* START *

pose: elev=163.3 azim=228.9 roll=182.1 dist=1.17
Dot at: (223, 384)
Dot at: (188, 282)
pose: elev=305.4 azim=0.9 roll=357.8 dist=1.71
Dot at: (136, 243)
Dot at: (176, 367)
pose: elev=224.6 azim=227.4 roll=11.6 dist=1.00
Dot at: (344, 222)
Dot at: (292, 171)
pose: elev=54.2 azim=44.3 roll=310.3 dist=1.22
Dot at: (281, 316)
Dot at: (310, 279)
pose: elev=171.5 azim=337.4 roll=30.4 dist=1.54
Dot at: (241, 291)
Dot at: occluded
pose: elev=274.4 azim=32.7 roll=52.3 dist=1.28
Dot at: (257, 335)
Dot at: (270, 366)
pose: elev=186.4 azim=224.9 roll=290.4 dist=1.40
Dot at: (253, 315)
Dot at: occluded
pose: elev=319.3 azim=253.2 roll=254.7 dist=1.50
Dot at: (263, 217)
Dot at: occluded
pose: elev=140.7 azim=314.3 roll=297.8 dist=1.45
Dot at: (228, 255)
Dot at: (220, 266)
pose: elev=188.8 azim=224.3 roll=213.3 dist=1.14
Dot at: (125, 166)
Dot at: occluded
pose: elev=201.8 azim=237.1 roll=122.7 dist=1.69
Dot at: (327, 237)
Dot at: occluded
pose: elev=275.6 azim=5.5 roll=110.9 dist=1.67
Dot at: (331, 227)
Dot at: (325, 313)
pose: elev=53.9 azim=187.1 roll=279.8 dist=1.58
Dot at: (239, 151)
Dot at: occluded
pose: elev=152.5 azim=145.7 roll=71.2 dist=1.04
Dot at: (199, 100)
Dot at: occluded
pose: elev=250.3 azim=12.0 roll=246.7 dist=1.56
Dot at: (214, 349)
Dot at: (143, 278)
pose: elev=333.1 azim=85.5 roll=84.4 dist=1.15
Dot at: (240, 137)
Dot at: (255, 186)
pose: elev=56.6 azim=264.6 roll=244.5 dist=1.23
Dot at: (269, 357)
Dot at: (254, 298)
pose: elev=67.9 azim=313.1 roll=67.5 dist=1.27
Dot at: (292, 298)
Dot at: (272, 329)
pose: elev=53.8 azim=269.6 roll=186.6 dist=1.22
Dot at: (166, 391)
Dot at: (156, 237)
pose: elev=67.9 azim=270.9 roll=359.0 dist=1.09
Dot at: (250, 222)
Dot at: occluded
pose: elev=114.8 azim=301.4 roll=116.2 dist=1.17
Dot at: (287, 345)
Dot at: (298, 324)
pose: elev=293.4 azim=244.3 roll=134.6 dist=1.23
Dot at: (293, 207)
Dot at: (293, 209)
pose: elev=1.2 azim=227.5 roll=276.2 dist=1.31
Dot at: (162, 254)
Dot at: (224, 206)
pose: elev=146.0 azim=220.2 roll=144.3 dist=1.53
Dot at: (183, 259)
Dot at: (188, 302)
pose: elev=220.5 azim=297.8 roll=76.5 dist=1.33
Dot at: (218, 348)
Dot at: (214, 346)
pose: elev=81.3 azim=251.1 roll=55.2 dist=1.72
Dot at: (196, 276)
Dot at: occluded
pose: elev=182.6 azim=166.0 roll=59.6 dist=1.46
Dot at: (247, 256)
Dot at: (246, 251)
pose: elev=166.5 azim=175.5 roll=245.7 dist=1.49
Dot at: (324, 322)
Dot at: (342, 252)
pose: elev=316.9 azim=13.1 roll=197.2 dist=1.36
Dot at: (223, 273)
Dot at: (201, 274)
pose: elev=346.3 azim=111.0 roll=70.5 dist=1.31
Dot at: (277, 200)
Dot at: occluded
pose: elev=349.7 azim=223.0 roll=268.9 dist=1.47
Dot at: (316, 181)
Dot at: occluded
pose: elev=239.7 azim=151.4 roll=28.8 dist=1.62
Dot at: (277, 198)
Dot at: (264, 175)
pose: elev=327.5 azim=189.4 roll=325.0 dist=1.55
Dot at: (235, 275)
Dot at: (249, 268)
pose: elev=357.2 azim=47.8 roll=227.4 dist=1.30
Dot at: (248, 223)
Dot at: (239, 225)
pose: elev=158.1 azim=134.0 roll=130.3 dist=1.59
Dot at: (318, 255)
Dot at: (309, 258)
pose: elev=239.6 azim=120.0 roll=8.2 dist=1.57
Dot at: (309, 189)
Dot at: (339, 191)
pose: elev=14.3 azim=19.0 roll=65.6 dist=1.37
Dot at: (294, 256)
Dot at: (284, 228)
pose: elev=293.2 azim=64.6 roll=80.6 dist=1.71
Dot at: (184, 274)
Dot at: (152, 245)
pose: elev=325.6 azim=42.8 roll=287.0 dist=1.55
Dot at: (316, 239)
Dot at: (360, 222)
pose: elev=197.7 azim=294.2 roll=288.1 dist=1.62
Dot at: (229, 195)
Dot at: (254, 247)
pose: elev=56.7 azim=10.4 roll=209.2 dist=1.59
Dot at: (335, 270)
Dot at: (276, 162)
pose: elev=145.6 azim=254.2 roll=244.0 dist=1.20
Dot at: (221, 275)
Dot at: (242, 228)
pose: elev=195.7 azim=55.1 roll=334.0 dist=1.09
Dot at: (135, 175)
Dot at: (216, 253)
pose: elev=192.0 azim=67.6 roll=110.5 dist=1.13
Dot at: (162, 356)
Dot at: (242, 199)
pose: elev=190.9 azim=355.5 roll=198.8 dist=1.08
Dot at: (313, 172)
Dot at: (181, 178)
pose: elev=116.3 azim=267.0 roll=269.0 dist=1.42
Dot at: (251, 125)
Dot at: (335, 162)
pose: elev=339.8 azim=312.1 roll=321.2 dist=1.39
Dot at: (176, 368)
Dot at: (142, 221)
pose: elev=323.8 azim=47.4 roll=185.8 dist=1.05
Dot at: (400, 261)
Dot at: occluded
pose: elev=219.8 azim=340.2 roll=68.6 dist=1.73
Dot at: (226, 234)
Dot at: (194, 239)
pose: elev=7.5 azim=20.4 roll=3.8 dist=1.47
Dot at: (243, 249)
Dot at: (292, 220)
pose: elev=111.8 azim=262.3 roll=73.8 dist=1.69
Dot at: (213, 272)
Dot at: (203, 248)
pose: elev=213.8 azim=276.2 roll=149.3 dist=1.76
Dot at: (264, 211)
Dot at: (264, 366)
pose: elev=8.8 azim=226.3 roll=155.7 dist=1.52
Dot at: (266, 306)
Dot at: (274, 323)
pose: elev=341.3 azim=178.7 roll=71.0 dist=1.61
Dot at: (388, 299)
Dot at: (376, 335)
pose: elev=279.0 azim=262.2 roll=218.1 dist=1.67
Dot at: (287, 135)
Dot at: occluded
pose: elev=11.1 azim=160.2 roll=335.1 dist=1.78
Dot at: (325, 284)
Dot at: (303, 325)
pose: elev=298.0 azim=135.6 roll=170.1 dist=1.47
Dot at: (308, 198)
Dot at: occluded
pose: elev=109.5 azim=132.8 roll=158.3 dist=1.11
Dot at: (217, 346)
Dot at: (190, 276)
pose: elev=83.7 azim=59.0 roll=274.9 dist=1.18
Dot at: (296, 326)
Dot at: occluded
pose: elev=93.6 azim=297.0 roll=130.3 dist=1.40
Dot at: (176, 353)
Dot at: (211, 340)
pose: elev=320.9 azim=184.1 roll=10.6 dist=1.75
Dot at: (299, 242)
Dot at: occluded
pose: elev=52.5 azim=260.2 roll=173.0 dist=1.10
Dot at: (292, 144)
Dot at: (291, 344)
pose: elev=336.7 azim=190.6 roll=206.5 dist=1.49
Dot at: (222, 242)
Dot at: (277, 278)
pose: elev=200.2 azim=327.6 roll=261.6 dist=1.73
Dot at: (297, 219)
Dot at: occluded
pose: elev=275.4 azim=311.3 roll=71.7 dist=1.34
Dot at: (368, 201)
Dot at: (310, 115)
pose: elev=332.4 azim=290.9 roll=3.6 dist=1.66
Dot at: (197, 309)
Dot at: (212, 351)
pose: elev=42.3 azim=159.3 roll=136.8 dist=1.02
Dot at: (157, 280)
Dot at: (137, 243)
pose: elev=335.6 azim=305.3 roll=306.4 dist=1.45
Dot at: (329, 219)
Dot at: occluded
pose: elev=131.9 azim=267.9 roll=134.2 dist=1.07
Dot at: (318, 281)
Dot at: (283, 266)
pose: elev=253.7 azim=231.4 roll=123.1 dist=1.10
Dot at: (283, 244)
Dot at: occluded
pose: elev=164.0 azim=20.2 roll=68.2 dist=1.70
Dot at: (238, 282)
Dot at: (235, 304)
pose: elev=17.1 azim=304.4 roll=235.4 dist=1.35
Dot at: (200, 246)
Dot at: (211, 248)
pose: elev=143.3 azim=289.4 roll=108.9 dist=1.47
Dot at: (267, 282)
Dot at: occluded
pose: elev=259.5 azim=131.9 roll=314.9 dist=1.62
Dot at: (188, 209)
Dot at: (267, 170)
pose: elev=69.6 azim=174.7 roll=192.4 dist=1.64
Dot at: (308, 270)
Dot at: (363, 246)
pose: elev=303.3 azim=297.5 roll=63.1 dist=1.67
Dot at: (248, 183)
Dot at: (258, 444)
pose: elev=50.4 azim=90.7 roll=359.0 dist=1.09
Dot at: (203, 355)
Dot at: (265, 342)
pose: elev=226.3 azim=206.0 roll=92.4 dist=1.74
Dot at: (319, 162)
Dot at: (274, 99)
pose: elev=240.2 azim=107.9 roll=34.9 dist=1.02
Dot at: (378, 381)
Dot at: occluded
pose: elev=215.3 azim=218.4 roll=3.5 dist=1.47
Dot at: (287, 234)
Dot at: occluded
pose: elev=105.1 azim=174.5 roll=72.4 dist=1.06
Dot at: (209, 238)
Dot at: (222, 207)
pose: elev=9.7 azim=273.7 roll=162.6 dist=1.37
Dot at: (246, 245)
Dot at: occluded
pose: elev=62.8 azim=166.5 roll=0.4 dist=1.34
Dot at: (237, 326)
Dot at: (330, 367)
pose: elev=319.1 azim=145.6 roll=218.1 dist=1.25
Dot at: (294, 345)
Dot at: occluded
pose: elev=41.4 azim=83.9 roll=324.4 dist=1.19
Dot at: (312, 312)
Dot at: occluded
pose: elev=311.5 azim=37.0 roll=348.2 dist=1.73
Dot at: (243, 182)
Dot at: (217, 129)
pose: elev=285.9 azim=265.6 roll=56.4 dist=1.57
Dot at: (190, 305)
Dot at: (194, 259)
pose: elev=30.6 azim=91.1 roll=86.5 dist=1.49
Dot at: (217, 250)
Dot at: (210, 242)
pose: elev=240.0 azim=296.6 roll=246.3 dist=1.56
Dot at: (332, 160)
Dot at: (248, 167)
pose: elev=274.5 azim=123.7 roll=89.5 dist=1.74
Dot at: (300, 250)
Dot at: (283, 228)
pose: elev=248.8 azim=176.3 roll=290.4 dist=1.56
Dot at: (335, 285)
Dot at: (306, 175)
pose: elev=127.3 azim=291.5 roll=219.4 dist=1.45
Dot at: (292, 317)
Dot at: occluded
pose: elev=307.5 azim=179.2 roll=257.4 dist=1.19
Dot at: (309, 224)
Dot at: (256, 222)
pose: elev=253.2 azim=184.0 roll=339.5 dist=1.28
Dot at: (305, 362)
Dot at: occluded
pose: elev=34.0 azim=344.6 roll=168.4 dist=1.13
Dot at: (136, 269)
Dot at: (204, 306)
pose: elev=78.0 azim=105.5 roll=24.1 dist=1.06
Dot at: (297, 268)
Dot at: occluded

* END *

> _DIRECTIONS_:
Rewrite everything from the line containing "pose: elev=248.8 azim=176.3" down to the end of the rows, swapping "pose" for "view" and leaving all else unchanged.

> _THE ANSWER_:
view: elev=248.8 azim=176.3 roll=290.4 dist=1.56
Dot at: (335, 285)
Dot at: (306, 175)
view: elev=127.3 azim=291.5 roll=219.4 dist=1.45
Dot at: (292, 317)
Dot at: occluded
view: elev=307.5 azim=179.2 roll=257.4 dist=1.19
Dot at: (309, 224)
Dot at: (256, 222)
view: elev=253.2 azim=184.0 roll=339.5 dist=1.28
Dot at: (305, 362)
Dot at: occluded
view: elev=34.0 azim=344.6 roll=168.4 dist=1.13
Dot at: (136, 269)
Dot at: (204, 306)
view: elev=78.0 azim=105.5 roll=24.1 dist=1.06
Dot at: (297, 268)
Dot at: occluded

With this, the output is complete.